One expressed a more impatient view, earning nods from other participants:

  • Like after I finish here, I don’t want to see that place ever again.

Portland

Although there were different opinions on the courtroom experience among Portland focus group participants, their preoccupation with going to court and the courtroom experience itself was a recurrent theme throughout the focus group session. A number of the Portland participants felt anxious and nervous about going to court:

  • For myself, I felt paranoid. Even though the first time I came into the program I had smoked marijuana, for the 2 weeks before that I had probably 10 clean UAs [urinalyses] and had decided I wanted to do it again with some friends and took a puff. But I knew what might happen to me when I went to court. It was constant, constant, constant in my mind. . . . I go in the first time I had ever screwed up. I went to jail for 2 days and that woke me [finger snap], so that every time I go there [to court], I feel kind of anxious.

  • I’m doing good but every time I go, I’m just nervous, every single time, I don’t know why but I just hate going there, but I do like to sit and listen to some of the stories being told.

Another said that it was an invasion of privacy in court when the judge discussed her personal business in front of everybody else:

  • Yeah, every time, even if I’m doing good, I’m paranoid standing in front of a whole bunch of people discussing your personal business, like when they found out I was pregnant. Did I want everybody to know my business?

Some participants felt that going to court was an inconvenience because it could conflict with work schedules. One participant disagreed and argued that, really, going to court is not much of an inconvenience when you are doing well:

  • I don’t know how much of an inconvenience it is, because I know since I’m doing well I don’t go to court. I go to court every 6 weeks. It’s not a big deal, I mean, and if you are responsible when you first start the program it’s 2 weeks and you do a round then it’s 4 and now I’m going every 6 weeks.
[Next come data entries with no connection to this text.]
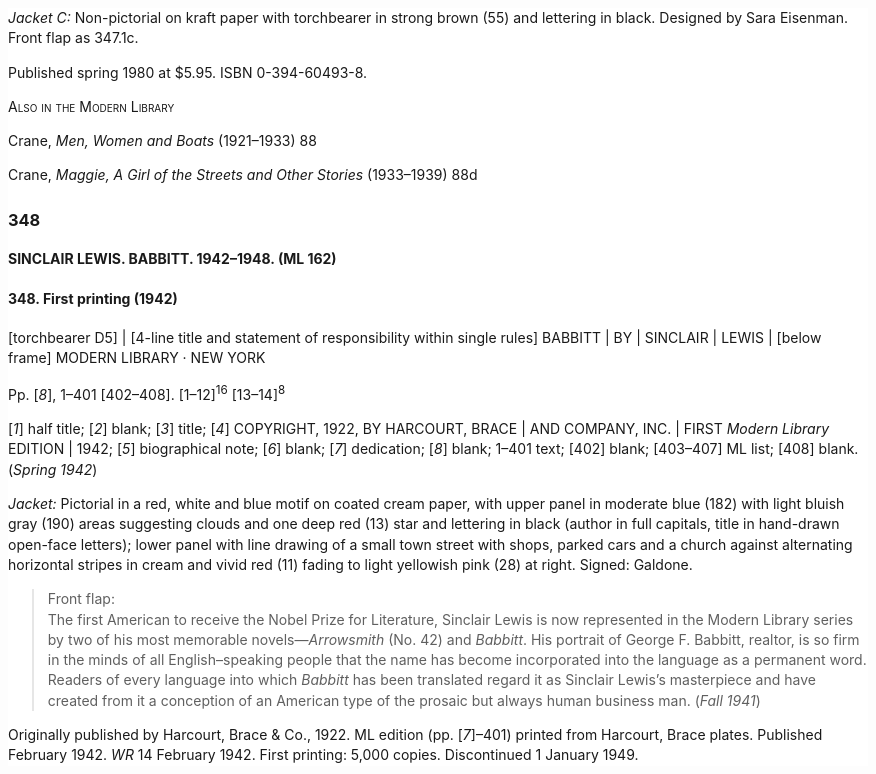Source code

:*Jacket C:* Non-pictorial on kraft paper with torchbearer in strong
brown (55) and lettering in black. Designed by Sara Eisenman. Front flap
as 347.1c.

Published spring 1980 at $5.95. ISBN 0-394-60493-8.

<span class="smallcaps">Also in the Modern Library</span>

Crane, *Men, Women and Boats* (1921–1933) 88

Crane, *Maggie, A Girl of the Streets and Other Stories* (1933–1939) 88d

### 348

**SINCLAIR LEWIS. BABBITT. 1942–1948. (ML 162)**

#### 348. First printing (1942)

\[torchbearer D5\] | \[4-line title and statement of responsibility
within single rules\] BABBITT | BY | SINCLAIR | LEWIS | \[below frame\]
MODERN LIBRARY · NEW YORK

Pp. \[*8*\], 1–401 \[402–408\]. \[1–12\]<sup>16</sup>
\[13–14\]<sup>8</sup>

\[*1*\] half title; \[*2*\] blank; \[*3*\] title; \[*4*\] COPYRIGHT,
1922, BY HARCOURT, BRACE | AND COMPANY, INC. | FIRST *Modern Library*
EDITION | 1942; \[*5*\] biographical note; \[*6*\] blank; \[*7*\]
dedication; \[*8*\] blank; 1–401 text; \[402\] blank; \[403–407\] ML
list; \[408\] blank. (*Spring 1942*)

*Jacket:* Pictorial in a red, white and blue motif on coated cream
paper, with upper panel in moderate blue (182) with light bluish gray
(190) areas suggesting clouds and one deep red (13) star and lettering
in black (author in full capitals, title in hand-drawn open-face
letters); lower panel with line drawing of a small town street with
shops, parked cars and a church against alternating horizontal stripes
in cream and vivid red (11) fading to light yellowish pink (28) at
right. Signed: Galdone.

> Front flap:<br>
> The first American to receive the Nobel Prize for Literature, Sinclair
> Lewis is now represented in the Modern Library series by two of his
> most memorable novels—*Arrowsmith* (No. 42) and *Babbitt*. His
> portrait of George F. Babbitt, realtor, is so firm in the minds of all
> English–speaking people that the name has become incorporated into the
> language as a permanent word. Readers of every language into which
> *Babbitt* has been translated regard it as Sinclair Lewis’s
> masterpiece and have created from it a conception of an American type
> of the prosaic but always human business man. (*Fall 1941*)

Originally published by Harcourt, Brace & Co., 1922. ML edition (pp.
\[*7*\]–401) printed from Harcourt, Brace plates. Published February
1942. *WR* 14 February 1942. First printing: 5,000 copies. Discontinued
1 January 1949.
Some noted that going to court is a learning experience. Most agreed that positive feedback from the judge is very important to them. One participant said that it was because he had to attend court that he was successful in treatment:

  • I’ve been arrested 29 times. I don’t like going to court, but this is different somehow. I don’t think I would have graduated if it hadn’t been for the court thing. . . . This is the fourth treatment program and it’s the only one that’s done anything and I think that’s because I had a hammer over my head constantly.

Some Portland participants complained that the evening session is overcrowded and that going to court takes up a lot of time because there is so much waiting:

  • I did not really like it [going to court] because I had other things to do besides run to court. I don’t have all day to sit up in court until 5 o’clock in the evening, even though I knew I was doing good and everything but still I have other things to do.
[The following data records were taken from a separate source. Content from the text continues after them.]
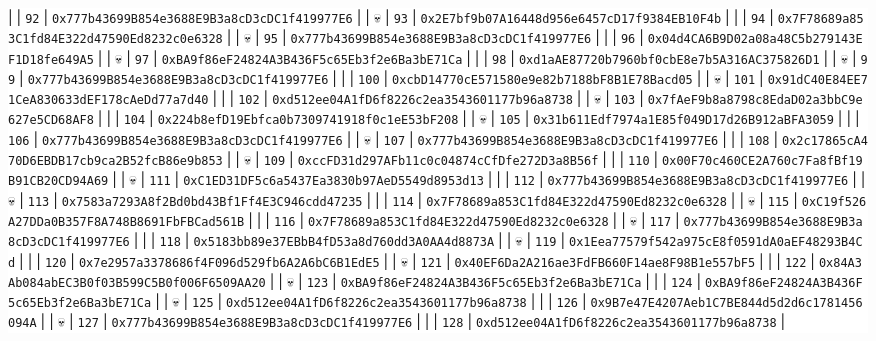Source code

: |  | `92` | `0x777b43699B854e3688E9B3a8cD3cDC1f419977E6` |
| 💀 | `93` | `0x2E7bf9b07A16448d956e6457cD17f9384EB10F4b` |
|  | `94` | `0x7F78689a853C1fd84E322d47590Ed8232c0e6328` |
| 💀 | `95` | `0x777b43699B854e3688E9B3a8cD3cDC1f419977E6` |
|  | `96` | `0x04d4CA6B9D02a08a48C5b279143EF1D18fe649A5` |
| 💀 | `97` | `0xBA9f86eF24824A3B436F5c65Eb3f2e6Ba3bE71Ca` |
|  | `98` | `0xd1aAE87720b7960bf0cbE8e7b5A316AC375826D1` |
| 💀 | `99` | `0x777b43699B854e3688E9B3a8cD3cDC1f419977E6` |
|  | `100` | `0xcbD14770cE571580e9e82b7188bF8B1E78Bacd05` |
| 💀 | `101` | `0x91dC40E84EE71CeA830633dEF178cAeDd77a7d40` |
|  | `102` | `0xd512ee04A1fD6f8226c2ea3543601177b96a8738` |
| 💀 | `103` | `0x7fAeF9b8a8798c8EdaD02a3bbC9e627e5CD68AF8` |
|  | `104` | `0x224b8efD19Ebfca0b7309741918f0c1eE53bF208` |
| 💀 | `105` | `0x31b611Edf7974a1E85f049D17d26B912aBFA3059` |
|  | `106` | `0x777b43699B854e3688E9B3a8cD3cDC1f419977E6` |
| 💀 | `107` | `0x777b43699B854e3688E9B3a8cD3cDC1f419977E6` |
|  | `108` | `0x2c17865cA470D6EBDB17cb9ca2B52fcB86e9b853` |
| 💀 | `109` | `0xccFD31d297AFb11c0c04874cCfDfe272D3a8B56f` |
|  | `110` | `0x00F70c460CE2A760c7Fa8fBf19B91CB20CD94A69` |
| 💀 | `111` | `0xC1ED31DF5c6a5437Ea3830b97AeD5549d8953d13` |
|  | `112` | `0x777b43699B854e3688E9B3a8cD3cDC1f419977E6` |
| 💀 | `113` | `0x7583a7293A8f2Bd0bd43Bf1Ff4E3C946cdd47235` |
|  | `114` | `0x7F78689a853C1fd84E322d47590Ed8232c0e6328` |
| 💀 | `115` | `0xC19f526A27DDa0B357F8A748B8691FbFBCad561B` |
|  | `116` | `0x7F78689a853C1fd84E322d47590Ed8232c0e6328` |
| 💀 | `117` | `0x777b43699B854e3688E9B3a8cD3cDC1f419977E6` |
|  | `118` | `0x5183bb89e37EBbB4fD53a8d760dd3A0AA4d8873A` |
| 💀 | `119` | `0x1Eea77579f542a975cE8f0591dA0aEF48293B4Cd` |
|  | `120` | `0x7e2957a3378686f4F096d529fb6A2A6bC6B1EdE5` |
| 💀 | `121` | `0x40EF6Da2A216ae3FdFB660F14ae8F98B1e557bF5` |
|  | `122` | `0x84A3Ab084abEC3B0f03B599C5B0f006F6509AA20` |
| 💀 | `123` | `0xBA9f86eF24824A3B436F5c65Eb3f2e6Ba3bE71Ca` |
|  | `124` | `0xBA9f86eF24824A3B436F5c65Eb3f2e6Ba3bE71Ca` |
| 💀 | `125` | `0xd512ee04A1fD6f8226c2ea3543601177b96a8738` |
|  | `126` | `0x9B7e47E4207Aeb1C7BE844d5d2d6c1781456094A` |
| 💀 | `127` | `0x777b43699B854e3688E9B3a8cD3cDC1f419977E6` |
|  | `128` | `0xd512ee04A1fD6f8226c2ea3543601177b96a8738` |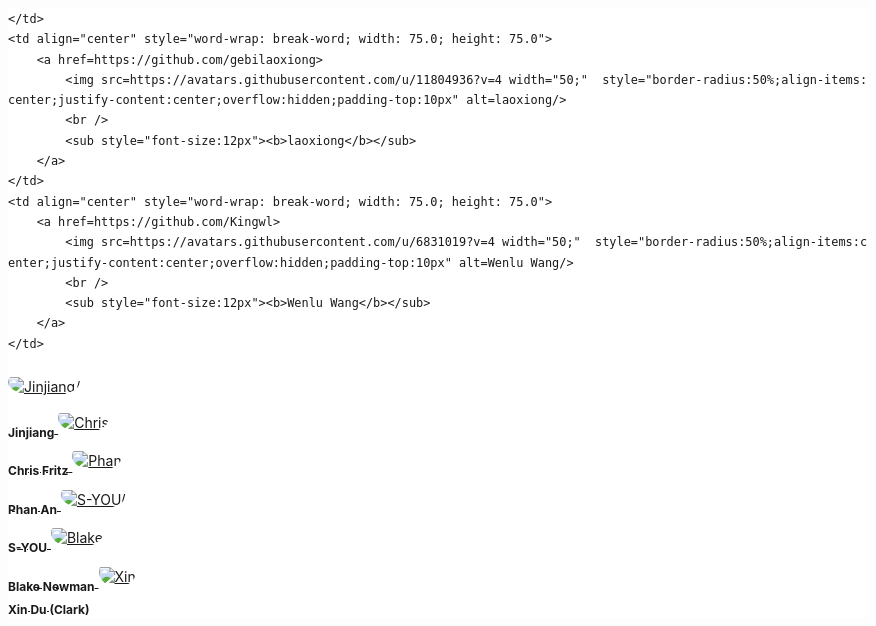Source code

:     </td>
    <td align="center" style="word-wrap: break-word; width: 75.0; height: 75.0">
        <a href=https://github.com/gebilaoxiong>
            <img src=https://avatars.githubusercontent.com/u/11804936?v=4 width="50;"  style="border-radius:50%;align-items:center;justify-content:center;overflow:hidden;padding-top:10px" alt=laoxiong/>
            <br />
            <sub style="font-size:12px"><b>laoxiong</b></sub>
        </a>
    </td>
    <td align="center" style="word-wrap: break-word; width: 75.0; height: 75.0">
        <a href=https://github.com/Kingwl>
            <img src=https://avatars.githubusercontent.com/u/6831019?v=4 width="50;"  style="border-radius:50%;align-items:center;justify-content:center;overflow:hidden;padding-top:10px" alt=Wenlu Wang/>
            <br />
            <sub style="font-size:12px"><b>Wenlu Wang</b></sub>
        </a>
    </td>
</tr>
<tr>
    <td align="center" style="word-wrap: break-word; width: 75.0; height: 75.0">
        <a href=https://github.com/Jinjiang>
            <img src=https://avatars.githubusercontent.com/u/206848?v=4 width="50;"  style="border-radius:50%;align-items:center;justify-content:center;overflow:hidden;padding-top:10px" alt=Jinjiang/>
            <br />
            <sub style="font-size:12px"><b>Jinjiang</b></sub>
        </a>
    </td>
    <td align="center" style="word-wrap: break-word; width: 75.0; height: 75.0">
        <a href=https://github.com/chrisvfritz>
            <img src=https://avatars.githubusercontent.com/u/2327556?v=4 width="50;"  style="border-radius:50%;align-items:center;justify-content:center;overflow:hidden;padding-top:10px" alt=Chris Fritz/>
            <br />
            <sub style="font-size:12px"><b>Chris Fritz</b></sub>
        </a>
    </td>
    <td align="center" style="word-wrap: break-word; width: 75.0; height: 75.0">
        <a href=https://github.com/phanan>
            <img src=https://avatars.githubusercontent.com/u/8056274?v=4 width="50;"  style="border-radius:50%;align-items:center;justify-content:center;overflow:hidden;padding-top:10px" alt=Phan An/>
            <br />
            <sub style="font-size:12px"><b>Phan An</b></sub>
        </a>
    </td>
    <td align="center" style="word-wrap: break-word; width: 75.0; height: 75.0">
        <a href=https://github.com/S-YOU>
            <img src=https://avatars.githubusercontent.com/u/1001175?v=4 width="50;"  style="border-radius:50%;align-items:center;justify-content:center;overflow:hidden;padding-top:10px" alt=S-YOU/>
            <br />
            <sub style="font-size:12px"><b>S-YOU</b></sub>
        </a>
    </td>
    <td align="center" style="word-wrap: break-word; width: 75.0; height: 75.0">
        <a href=https://github.com/blake-newman>
            <img src=https://avatars.githubusercontent.com/u/7272211?v=4 width="50;"  style="border-radius:50%;align-items:center;justify-content:center;overflow:hidden;padding-top:10px" alt=Blake Newman/>
            <br />
            <sub style="font-size:12px"><b>Blake Newman</b></sub>
        </a>
    </td>
    <td align="center" style="word-wrap: break-word; width: 75.0; height: 75.0">
        <a href=https://github.com/clarkdo>
            <img src=https://avatars.githubusercontent.com/u/4312154?v=4 width="50;"  style="border-radius:50%;align-items:center;justify-content:center;overflow:hidden;padding-top:10px" alt=Xin Du (Clark)/>
            <br />
            <sub style="font-size:12px"><b>Xin Du (Clark)</b></sub>
        </a>
    </td>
One participant said that it was difficult to find someone to look after his/her child when he/she had to go to court.

San Bernardino

These themes were repeated in the San Bernardino groups:

  • Sweaty palms, sweaty palms.

  • When they call your name and you gotta sheet. . . . By now people see that red spot by your name and when you’re dirty, you’re dirty. . . . The day before when you have to go for the test, that’s when it’s scary. That’s when it’s scary, when you go out there and you have to be honest. As long as you’re honest. . . .

  • It feels like . . . I walk through this door and . . . paranoia. I see some people, they think they was doing good, and bam! At the last minute, we get the “box.”
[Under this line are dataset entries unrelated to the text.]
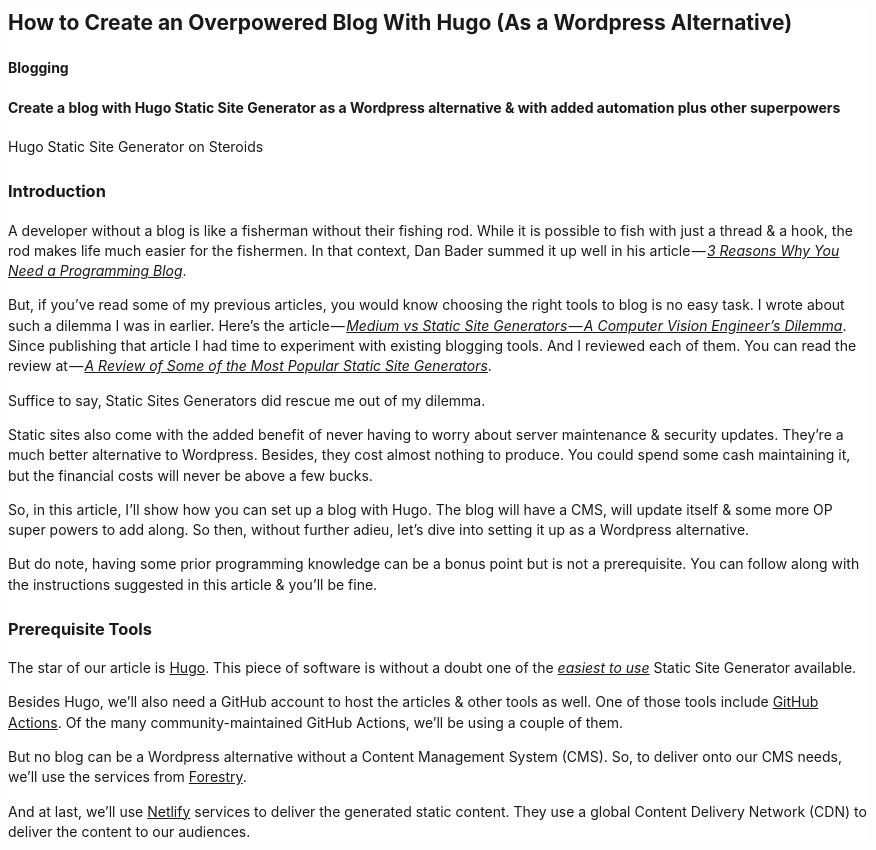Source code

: ## How to Create an Overpowered Blog With Hugo (As a Wordpress Alternative)

#### Blogging

#### Create a blog with Hugo Static Site Generator as a Wordpress alternative & with added automation plus other superpowers

Hugo Static Site Generator on Steroids

### Introduction

A developer without a blog is like a fisherman without their fishing rod. While it is possible to fish with just a thread & a hook, the rod makes life much easier for the fishermen. In that context, Dan Bader summed it up well in his article — [*3 Reasons Why You Need a Programming Blog*](https://dbader.org/blog/3-reasons-why-you-need-a-programming-blog).

But, if you’ve read some of my previous articles, you would know choosing the right tools to blog is no easy task. I wrote about such a dilemma I was in earlier. Here’s the article — [*Medium vs Static Site Generators — A Computer Vision Engineer’s Dilemma*](https://jarmos.netlify.app/posts/medium-vs-static-site-generators). Since publishing that article I had time to experiment with existing blogging tools. And I reviewed each of them. You can read the review at — [*A Review of Some of the Most Popular Static Site Generators*](https://jarmos.netlify.app/posts/reviewing-popular-static-site-generators).

Suffice to say, Static Sites Generators did rescue me out of my dilemma.

Static sites also come with the added benefit of never having to worry about server maintenance & security updates. They’re a much better alternative to Wordpress. Besides, they cost almost nothing to produce. You could spend some cash maintaining it, but the financial costs will never be above a few bucks.

So, in this article, I’ll show how you can set up a blog with Hugo. The blog will have a CMS, will update itself & some more OP super powers to add along. So then, without further adieu, let’s dive into setting it up as a Wordpress alternative.

But do note, having some prior programming knowledge can be a bonus point but is not a prerequisite. You can follow along with the instructions suggested in this article & you’ll be fine.

### Prerequisite Tools

The star of our article is [Hugo](https://gohugo.io/). This piece of software is without a doubt one of the [*easiest to use*](https://jarmos.netlify.app/posts/reviewing-popular-static-site-generators/#hugo-the-fastest-static-site-generator-ever-created) Static Site Generator available.

Besides Hugo, we’ll also need a GitHub account to host the articles & other tools as well. One of those tools include [GitHub Actions](https://docs.github.com/en/actions). Of the many community-maintained GitHub Actions, we’ll be using a couple of them.

But no blog can be a Wordpress alternative without a Content Management System (CMS). So, to deliver onto our CMS needs, we’ll use the services from [Forestry](https://forestry.io/).

And at last, we’ll use [Netlify](https://www.netlify.com/) services to deliver the generated static content. They use a global Content Delivery Network (CDN) to deliver the content to our audiences.
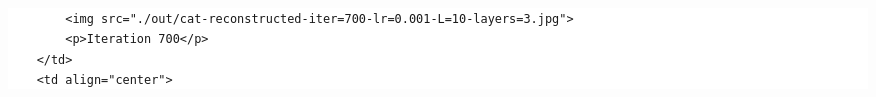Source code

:            <img src="./out/cat-reconstructed-iter=700-lr=0.001-L=10-layers=3.jpg">
            <p>Iteration 700</p>
        </td>
        <td align="center">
  • I think it’s scary for me because even though I know I’m not going to jail ’cause I been doing my program, the fear is still there. . . .

  • You get weak in the knees. [Intense laughter from the group.]

  • I know that I’m clean but I still have butterflies in my stomach—just the thought of going to the courtroom, it makes me nervous.

  • It’s like, y’ know, I used to break into stores or lift stuff, and when I went out I would be worried about the alarm going off. That’s the worst sound. Then I stopped doing crime when I was in the program. But every time I walk by a store or in a store, even if I’m doin’ nothin’ wrong, I’m afraid the alarm is goin’ off. It doesn’t make sense, but I wait, my heart starts goin’ faster, I wait for it to go off for no reason. When I go to court, it feels like that even when I’m sure I did what I was supposed to.

Some participants thought the experience was constructive:

  • As long as your tests are clean, you don’t have to worry about it.

  • I think it gives a lot of clarity. It makes you think of the good job you did.

  • At first, I didn’t think nothin’. . . . When I see them go to the box, it gives me more power, like, damn, I’m not like them. . . .

  • It’s a learning experience for me. You just learn what to do. When you see somebody doin’ right and they get patted on the back, you think, “I want to be like that next time I come.” Or when you see someone get the cuffs slapped on them, you thinking like, “Oh, I ain’t going to do that. I don’t want to be that person.”

Seattle

Seattle focus group participants freely expressed feelings of apprehension:

  • Oh yeah! Very nervous. Sometimes I have panic attacks.

  • When I got there I was scared—I was rich okay—I felt she wasn’t going to take me. Like I wasn’t going to make it and I needed it. . . . I been there with her in that courtroom. She had to put me in jail because of my own stupidity.

  • To me, any time I enter the courtroom, even today when there isn’t anyone in court, this fear of the unknown. . . . You have no control over what happens when you walk into that courthouse.

  • I’m always real nervous in court because . . . she does have a lot of power and can do just about anything she wants. And then there is the sense of relief when you get out and it wasn’t as bad as you thought.

Many participants expressed the view that the court experience was helpful and positive:

  • I was relieved. I like structure, see. So to have that structure in the drug court was like . . . YES!

  • If you have personal issues and they know it, they’ll wait and call you up last because they don’t want to embarrass you or make a big production of it with a courtroom full of people . . . That really makes me feel good. The respect they are showing.

  • Me, it’s when they call me up first I am relieved because that means I was doing good—it’s called the Express Card. If you’re doing good, like your urines are clean, you’re going to all your groups . . . then you get an Express and you’re up there right away. In and out. It’s better than waiting all day. It’s called drug court clout.

  • You take regular court. You can’t say nothing unless you are spoken to. Here in the drug court you are given the opportunity to help in your own case. You can talk to the judge. You’re treated like a human being. Here, you’re making a decision for yourself. ’Cause it’s your life, not theirs.

  • But comin’ in, them turnin’ around and smilin’ and givin’ you the thumbs up and really all of them, we’re talking the clerks, the typist, the people from TASC, everybody is involved, is totally into your success, and they will get you for your failures. I mean they all care about you. I think it’s like a family thing.

  • The judge begins to know when you’re lying. She knows when you’re lying.

  • It gets to where I know everyone on a first-name basis and they know you and not only does the judge know what’s going on in your life, she remembers. . . . It makes me feel like “on.”

As in the other sites, some participants did not appear convinced that the courtroom experience was positive:

  • You gotta sit through all the people comin’ from jail, sit there for hours, man, seriously. . . . The longer you sit there, the worse your punishment is goin’ to be.

  • I feel like I’m on a soap box. . . . Going to court is a pain.